_What is needed_:
Please transcribe word for word the lines of the records from the line containing "mercato per gestire" through the end of the records.

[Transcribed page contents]
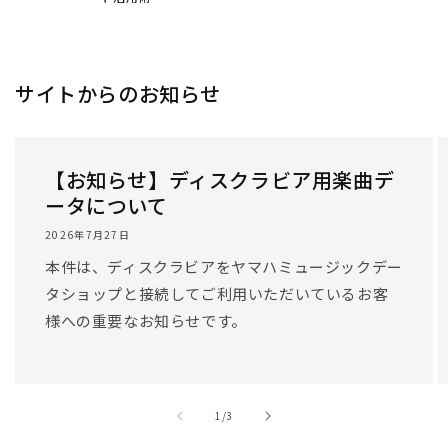
/
1
/
3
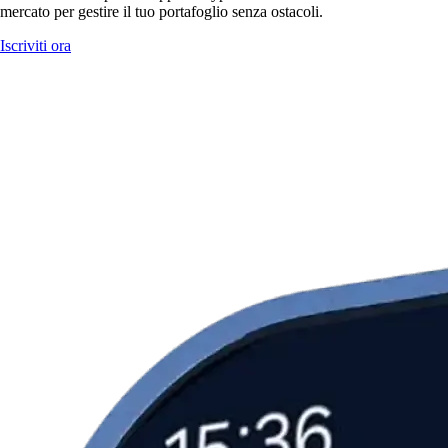
mercato per gestire il tuo portafoglio senza ostacoli.
Iscriviti ora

_Completed task_:
mercato per gestire il tuo portafoglio senza ostacoli.
Iscriviti ora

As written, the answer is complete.